Intent vs realization
The two OVN databases describe the same network from two angles:
- The Northbound database is intent. A
Logical_Switch_Portsays "this port should exist on this switch." It is what an operator or orchestrator (Neutron, ovn-kubernetes) writes. - The Southbound database is realization.
ovn-northdcompiles the Northbound intent intoDatapath_Binding,Logical_FlowandPort_Bindingrows, andovn-controlleron each chassis claims the bindings it can host.
A healthy object lines up on both sides. A problem is usually a place where they don't: intent with no realization (a port that never bound), or realization pointing nowhere (a binding with no chassis).
What the correlator does
The correlator walks the references between the databases so you don't have to:
Logical_Switch_Port (NB) → Port_Binding (SB) → Chassis (SB) → Encap
Logical_Switch (NB) → Datapath_Binding (SB) → Logical_FlowsThe correlated/* endpoints return an entity together with its counterpart on the other side and any enrichment context, so a single request answers "where did this end up?" rather than forcing several lookups across 80+ tables. A broken chain is itself the diagnosis — which is what the debug endpoints surface explicitly.

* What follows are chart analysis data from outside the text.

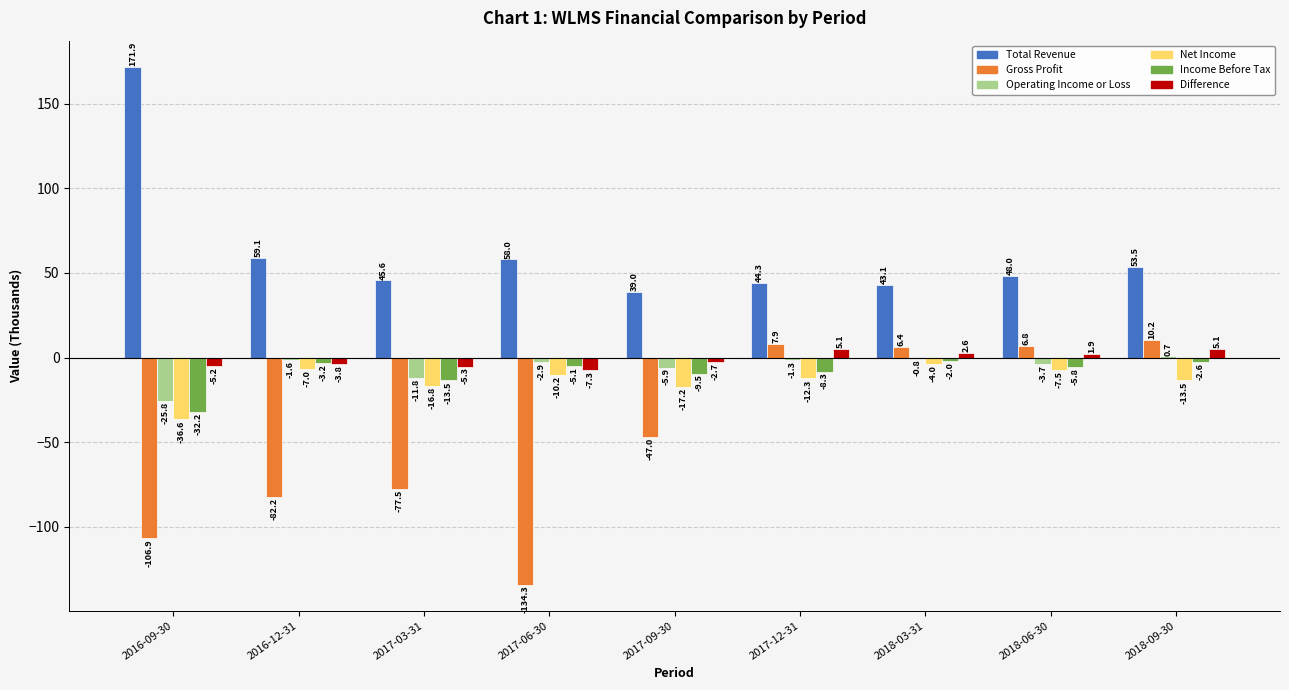

Reading right to left, what are all the values shown in this chart?

Total Revenue: 2018-09-30=53.5	2018-06-30=48.0	2018-03-31=43.1	2017-12-31=44.3	2017-09-30=39.0	2017-06-30=58.0	2017-03-31=45.6	2016-12-31=59.1	2016-09-30=171.9
Gross Profit: 2018-09-30=10.2	2018-06-30=6.8	2018-03-31=6.4	2017-12-31=7.9	2017-09-30=-47.0	2017-06-30=-134.3	2017-03-31=-77.5	2016-12-31=-82.2	2016-09-30=-106.9
Operating Income or Loss: 2018-09-30=0.7	2018-06-30=-3.7	2018-03-31=-0.8	2017-12-31=-1.3	2017-09-30=-5.9	2017-06-30=-2.9	2017-03-31=-11.8	2016-12-31=-1.6	2016-09-30=-25.8
Net Income: 2018-09-30=-13.5	2018-06-30=-7.5	2018-03-31=-4.0	2017-12-31=-12.3	2017-09-30=-17.2	2017-06-30=-10.2	2017-03-31=-16.8	2016-12-31=-7.0	2016-09-30=-36.6
Income Before Tax: 2018-09-30=-2.6	2018-06-30=-5.8	2018-03-31=-2.0	2017-12-31=-8.3	2017-09-30=-9.5	2017-06-30=-5.1	2017-03-31=-13.5	2016-12-31=-3.2	2016-09-30=-32.2
Difference: 2018-09-30=5.1	2018-06-30=1.9	2018-03-31=2.6	2017-12-31=5.1	2017-09-30=-2.7	2017-06-30=-7.3	2017-03-31=-5.3	2016-12-31=-3.8	2016-09-30=-5.2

Why search is the entry point
Real investigations start from one fact — an IP a user reported, a MAC from a packet capture, a UUID from a log. Omnisearch takes that single value and:
- Detects the type — IPv4/IPv6, MAC (full or partial), UUID (full or fragment), or free text.
- Queries every indexed table in parallel across both databases (and the enrichment caches), because the same value can appear in many places — a flow match, a NAT rule, an address set, a port binding.
- Groups the results by entity type so you can pick the one you meant.
From any result you follow the correlation chain above. Search finds it; correlation explains it.
Indexed tables
The search engine indexes the highest-value tables rather than every column of every table — the Northbound logical objects (switches, ports, routers, ACLs, NAT, address sets, port groups, load balancers, routes, policies, DNS) and the Southbound realization tables (chassis, port bindings, logical flows, datapath bindings, encaps, MAC bindings, FDB, address sets, DNS, load balancers).
A table you exclude with --monitor-skip-tables is not in the cache and therefore not searchable — the trade-off described in Large deployments.